In the midst of our talk, Ahyoska said, “Hey D, you’re a nerd. Tell me who those fellas are.”
She pointed to the other jury bench across from us. The Heroes sitting there looked different from the rest of us, an aura of confidence radiated from their laid back postures. Costumes were of higher quality, fancier equipment, their skin looked smooth and without blemishes or scars. They had all their white pearly teeth. Yet they laughed just like the rest of us at the commotion and arguments. They were the hotshots, old money folks, or particularly wealthy people our age, generally they came from long lines of superpowered quasi families. Sure, they looked cool, and if I was a kid I’d have liked to have some of their merch. No doubt those fellas had the resources to take on bastards like the wolfman and RatKing. But something I did notice was how uninterested they seemed. Their laughter sounded… bored. I guess I could relate, I’d rather be out on the streets but wouldn’t they want the clout? To put some extra notches on their belts in order to prove they have what it takes and not appear as coddled rich kids? Or were they forced to be there?
One of the bored Heroes was the infamous Noble IX.
Wearing a knightly helmet and white tabard with a red cross over his chest, . His arms and legs had bullets lined across his armor and gun holsters on his hips, boots, underarms, and probably in his royal undies. Some kind of rifle-ax was leaning against the wood behind him. He sat there with his shiny spurred boots kicked up on the wooden desk, arm slung over the back of his chair as his head kept turning in circles. In his other arm was a very large and compensating revolver that he cocked and uncocked. Out of all the commotion in the room that was the most irritating!
Noble IX was a legacy Hero, the ninth one to bear the name. The Noble family was quite old, older than this city probably. They are from the Belt State down south where it's all hot and wet. As well as being one of the few families part of the aristocratic class here in the states.
They were Heroes by title only from what I read, not having to go to school at all to get their degree. They had a habit of shooting first and asking questions later, especially when it came to nonwhite people or certain quasi. Hell they didn’t even like their “own”. They had huge forts across the land, hoarding food that their peasants harvested. And if people got brave… well that's when the shooting started.
What was this guy doing here? Trying to redeem the family name? Regardless, if I caught him doing anything bad in my city I’d crush him like a soder can.
I told Ahyoka all of this, and her face remained unchanged. Until she slowly put two and two together and said she didn’t mess with him while furrowing her brow.

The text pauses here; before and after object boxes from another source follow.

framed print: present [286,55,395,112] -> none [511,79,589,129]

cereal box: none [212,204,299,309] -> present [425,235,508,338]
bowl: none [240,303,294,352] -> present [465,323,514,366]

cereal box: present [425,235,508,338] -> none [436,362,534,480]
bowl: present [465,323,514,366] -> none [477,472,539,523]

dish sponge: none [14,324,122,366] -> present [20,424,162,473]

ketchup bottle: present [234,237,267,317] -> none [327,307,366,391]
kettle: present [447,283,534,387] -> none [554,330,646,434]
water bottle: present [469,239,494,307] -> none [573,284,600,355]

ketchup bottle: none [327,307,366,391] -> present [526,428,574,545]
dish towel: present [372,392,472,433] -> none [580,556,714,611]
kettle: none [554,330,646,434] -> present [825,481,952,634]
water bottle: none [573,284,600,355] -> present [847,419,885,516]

But unlike the rest of the Heroes sitting on the jury box there was one wearing something quite… generic, but in the best way possible.
He wore a blue cape with a popped collar, a silky red one-piece, matched with blinding white gloves and shoes, and a black belt with a silver buckle of the initials: SB. His blonde hair had a tiny curl on the front of his forehead and a blue domino mask over his steely blue eyes.
Sir Blue.
I think I still had a poster of him in my room. And since I got to see him in person he smelt just as good as he looked. Wasn’t a beef cake by any means but he was broad with the body of an athlete and a stoic visage. You could easily imagine yourself being carried in his strong arms as he whisked you away from danger. He wasn’t talkative and when he did it was to the point. Lets just say he was laser focused on what mattered: protecting people.
He was a Legacy Hero that actually had a history to be proud of. His family, The Blues, immigrated here, banished from their homeland for being Quasi, and they became the most humanitarian Hero Agency of all time.
“You falling for the boy scout, D?” Ahyoka smirked.
I blushed furiously and gently slapped her arm. I didn’t fall. Falling is for the weak!